Les champs en région limoneuse se vendent en moyenne 36.000€/ha alors qu'à l'extrême sud de la Wallonie, les terres agricoles se négocient autour de 10.000€/ha
Les champs en région limoneuse se vendent en moyenne 36.000€/ha alors qu'à l'extrême sud de la Wallonie, les terres agricoles se négocient autour de 10.000€/ha - © GUILLAUME SOUVANT - AFP

Comment prendre les bonnes décisions de politique agricole quand on ne connaît même pas l’état exact des prix des terrains, les surfaces agricoles vendues, l’utilisation des sols et qui les achète?

C’est pour combler ces lacunes que la Wallonie a lancé l’an dernier un observatoire du foncier agricole. Les premières données viennent d’être divulguées.

Qui achète?

A la lueur des premiers constats, il apparaît déjà que les acheteurs restent en majorité (89%) des personnes physiques. Les autres acquéreurs sont des sociétés qui doivent généralement payer leur achat 9% plus chers.

55% des terres ont été achetées par des fermiers… et donc 45% vont dans d’autres mains. Sans doute, analyse le ministre Collin, parce que les terres sont devenues des placements-refuges.

L’évolution à 4 ou 5 ans dégagera encore d’autres tendances. Mais un chiffre interpelle d’ores et déjà: seul 1% des terres a changé de mains l’an dernier. Soit tout de même près de 5.500ha.

Différences inter-régionales

Entre l’Ardenne, le Condroz et l’ensemble des 8 autres sous-régions wallonnes, les prix des terres évoluent du simple au quadruple.
L’impact du bail à ferme qui permet à un agriculteur de rester quasi indéfiniment sur un terrain n’influe pas non plus sur les prix de vente de la même façon partout. La dépréciation des parcelles est en moyenne de 23%. Mais elle touche surtout la région herbagère où les prix de vente peuvent alors chuter de 47%.

Sur le long terme

Ces observations seront surtout intéressantes si elles dégagent des tendances à long terme.

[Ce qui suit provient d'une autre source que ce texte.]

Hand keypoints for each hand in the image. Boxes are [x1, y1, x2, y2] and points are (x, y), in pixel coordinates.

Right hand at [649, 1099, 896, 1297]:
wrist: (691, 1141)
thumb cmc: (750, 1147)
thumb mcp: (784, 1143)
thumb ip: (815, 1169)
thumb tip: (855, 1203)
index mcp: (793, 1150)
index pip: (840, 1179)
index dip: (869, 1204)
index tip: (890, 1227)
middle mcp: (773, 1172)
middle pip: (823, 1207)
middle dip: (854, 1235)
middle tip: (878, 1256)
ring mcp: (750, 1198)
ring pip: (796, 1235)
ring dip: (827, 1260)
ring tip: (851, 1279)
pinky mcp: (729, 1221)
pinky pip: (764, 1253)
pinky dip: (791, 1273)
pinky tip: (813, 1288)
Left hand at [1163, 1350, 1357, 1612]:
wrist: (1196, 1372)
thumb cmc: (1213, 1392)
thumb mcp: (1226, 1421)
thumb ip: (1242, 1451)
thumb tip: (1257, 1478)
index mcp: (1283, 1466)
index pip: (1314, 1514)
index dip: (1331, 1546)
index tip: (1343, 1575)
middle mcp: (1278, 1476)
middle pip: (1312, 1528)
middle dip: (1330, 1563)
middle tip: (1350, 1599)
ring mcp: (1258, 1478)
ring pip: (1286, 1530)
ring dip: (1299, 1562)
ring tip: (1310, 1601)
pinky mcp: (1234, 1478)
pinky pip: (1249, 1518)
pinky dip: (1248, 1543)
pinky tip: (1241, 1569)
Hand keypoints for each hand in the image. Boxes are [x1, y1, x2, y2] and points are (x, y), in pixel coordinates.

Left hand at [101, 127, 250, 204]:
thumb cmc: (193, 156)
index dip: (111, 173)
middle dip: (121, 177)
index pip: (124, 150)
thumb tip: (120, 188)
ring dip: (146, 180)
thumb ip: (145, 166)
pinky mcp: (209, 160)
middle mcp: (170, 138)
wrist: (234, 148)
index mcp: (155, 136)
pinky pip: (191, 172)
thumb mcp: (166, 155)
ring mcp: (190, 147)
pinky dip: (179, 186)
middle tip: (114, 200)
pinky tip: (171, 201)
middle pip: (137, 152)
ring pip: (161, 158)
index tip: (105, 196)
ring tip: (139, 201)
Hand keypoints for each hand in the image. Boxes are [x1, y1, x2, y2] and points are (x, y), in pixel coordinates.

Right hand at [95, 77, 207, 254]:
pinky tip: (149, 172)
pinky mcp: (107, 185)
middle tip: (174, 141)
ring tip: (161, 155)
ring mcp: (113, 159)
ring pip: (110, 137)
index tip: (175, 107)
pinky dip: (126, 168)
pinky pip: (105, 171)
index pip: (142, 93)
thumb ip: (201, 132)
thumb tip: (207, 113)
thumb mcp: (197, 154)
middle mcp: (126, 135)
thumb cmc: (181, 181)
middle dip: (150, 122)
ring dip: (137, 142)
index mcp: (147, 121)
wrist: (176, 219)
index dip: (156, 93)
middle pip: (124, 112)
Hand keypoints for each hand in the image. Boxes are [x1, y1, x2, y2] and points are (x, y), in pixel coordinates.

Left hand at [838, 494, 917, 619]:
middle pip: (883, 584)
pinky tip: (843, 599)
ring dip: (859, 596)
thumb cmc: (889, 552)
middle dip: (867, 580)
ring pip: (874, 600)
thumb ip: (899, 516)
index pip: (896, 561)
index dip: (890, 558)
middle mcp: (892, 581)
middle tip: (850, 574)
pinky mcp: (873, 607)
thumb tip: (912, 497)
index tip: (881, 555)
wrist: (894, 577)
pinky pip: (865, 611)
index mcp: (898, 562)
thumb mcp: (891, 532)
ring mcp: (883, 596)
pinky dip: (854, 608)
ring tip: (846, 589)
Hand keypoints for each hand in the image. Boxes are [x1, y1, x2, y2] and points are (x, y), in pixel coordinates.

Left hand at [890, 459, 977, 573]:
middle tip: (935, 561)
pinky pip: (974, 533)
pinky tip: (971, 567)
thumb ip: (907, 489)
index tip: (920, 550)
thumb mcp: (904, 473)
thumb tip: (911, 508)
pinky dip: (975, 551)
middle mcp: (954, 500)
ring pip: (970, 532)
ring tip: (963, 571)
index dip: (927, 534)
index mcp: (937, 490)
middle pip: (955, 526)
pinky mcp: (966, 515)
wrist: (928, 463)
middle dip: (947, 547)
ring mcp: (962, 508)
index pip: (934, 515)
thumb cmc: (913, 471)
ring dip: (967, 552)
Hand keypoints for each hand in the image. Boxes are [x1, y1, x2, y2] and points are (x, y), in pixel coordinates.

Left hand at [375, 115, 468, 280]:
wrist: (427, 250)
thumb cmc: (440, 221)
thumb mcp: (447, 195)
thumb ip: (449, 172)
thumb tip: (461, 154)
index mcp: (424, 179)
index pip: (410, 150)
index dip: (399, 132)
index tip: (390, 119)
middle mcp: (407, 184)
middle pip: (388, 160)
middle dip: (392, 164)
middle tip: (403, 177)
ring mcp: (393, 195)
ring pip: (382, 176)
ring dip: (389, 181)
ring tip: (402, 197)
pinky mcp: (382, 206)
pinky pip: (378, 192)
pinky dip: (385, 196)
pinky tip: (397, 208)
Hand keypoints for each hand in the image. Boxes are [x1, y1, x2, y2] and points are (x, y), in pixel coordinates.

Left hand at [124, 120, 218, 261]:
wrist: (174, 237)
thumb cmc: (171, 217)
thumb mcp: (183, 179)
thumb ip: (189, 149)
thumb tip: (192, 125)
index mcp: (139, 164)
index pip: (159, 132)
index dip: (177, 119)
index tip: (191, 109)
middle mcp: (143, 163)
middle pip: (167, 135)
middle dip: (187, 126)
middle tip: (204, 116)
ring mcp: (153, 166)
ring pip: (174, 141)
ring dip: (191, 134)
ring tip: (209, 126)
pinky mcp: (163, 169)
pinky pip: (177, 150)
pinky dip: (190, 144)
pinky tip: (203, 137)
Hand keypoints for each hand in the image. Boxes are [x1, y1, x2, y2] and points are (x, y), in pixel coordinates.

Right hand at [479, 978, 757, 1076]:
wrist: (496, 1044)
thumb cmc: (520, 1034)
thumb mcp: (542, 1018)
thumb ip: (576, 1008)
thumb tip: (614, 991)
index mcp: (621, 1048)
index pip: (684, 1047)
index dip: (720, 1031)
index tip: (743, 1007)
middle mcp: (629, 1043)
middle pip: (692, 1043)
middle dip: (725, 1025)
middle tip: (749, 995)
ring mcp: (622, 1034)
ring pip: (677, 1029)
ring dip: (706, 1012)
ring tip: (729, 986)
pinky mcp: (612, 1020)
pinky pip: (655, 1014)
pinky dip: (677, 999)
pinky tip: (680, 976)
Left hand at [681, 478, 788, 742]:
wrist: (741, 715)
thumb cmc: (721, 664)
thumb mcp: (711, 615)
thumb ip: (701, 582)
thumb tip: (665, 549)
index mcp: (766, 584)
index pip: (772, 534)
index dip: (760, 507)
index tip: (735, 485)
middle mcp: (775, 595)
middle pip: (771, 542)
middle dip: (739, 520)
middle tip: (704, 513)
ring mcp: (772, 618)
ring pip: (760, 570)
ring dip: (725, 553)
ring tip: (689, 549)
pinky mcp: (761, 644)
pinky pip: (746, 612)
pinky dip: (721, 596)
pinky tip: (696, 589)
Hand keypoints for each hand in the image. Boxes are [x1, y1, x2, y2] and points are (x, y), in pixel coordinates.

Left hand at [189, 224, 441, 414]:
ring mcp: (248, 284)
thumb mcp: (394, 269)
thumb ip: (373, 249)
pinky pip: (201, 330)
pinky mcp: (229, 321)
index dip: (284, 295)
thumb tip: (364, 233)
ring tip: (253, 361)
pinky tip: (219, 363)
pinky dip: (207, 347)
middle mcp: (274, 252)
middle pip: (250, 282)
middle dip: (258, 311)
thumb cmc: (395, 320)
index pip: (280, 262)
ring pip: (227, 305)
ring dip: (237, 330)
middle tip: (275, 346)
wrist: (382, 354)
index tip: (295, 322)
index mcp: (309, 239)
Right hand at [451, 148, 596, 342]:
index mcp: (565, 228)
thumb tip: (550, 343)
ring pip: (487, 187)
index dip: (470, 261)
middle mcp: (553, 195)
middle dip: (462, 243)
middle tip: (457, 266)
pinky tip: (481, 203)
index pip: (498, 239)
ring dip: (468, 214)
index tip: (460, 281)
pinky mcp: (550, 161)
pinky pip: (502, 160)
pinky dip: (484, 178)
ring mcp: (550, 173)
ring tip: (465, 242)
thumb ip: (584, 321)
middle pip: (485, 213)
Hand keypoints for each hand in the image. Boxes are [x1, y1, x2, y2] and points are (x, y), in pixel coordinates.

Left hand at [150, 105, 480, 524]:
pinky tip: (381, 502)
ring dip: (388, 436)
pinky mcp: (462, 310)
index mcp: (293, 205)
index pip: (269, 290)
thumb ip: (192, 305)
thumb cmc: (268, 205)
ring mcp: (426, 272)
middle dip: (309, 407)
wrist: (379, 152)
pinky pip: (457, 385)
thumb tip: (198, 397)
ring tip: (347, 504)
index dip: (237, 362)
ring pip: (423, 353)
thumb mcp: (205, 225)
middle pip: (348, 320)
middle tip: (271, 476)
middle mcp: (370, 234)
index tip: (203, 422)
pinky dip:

Elles seront en tout cas précieuses pour mener une politique foncière efficace à l’heure où les surfaces agricoles sont en diminution et où le prix des terrains est constamment poussé par la spéculation.

L’initiative de René Collin est donc bienvenue. Nos voisins flamands, italiens, allemands… qui ne disposent pas de cet outil y trouveront peut-être matière à inspiration.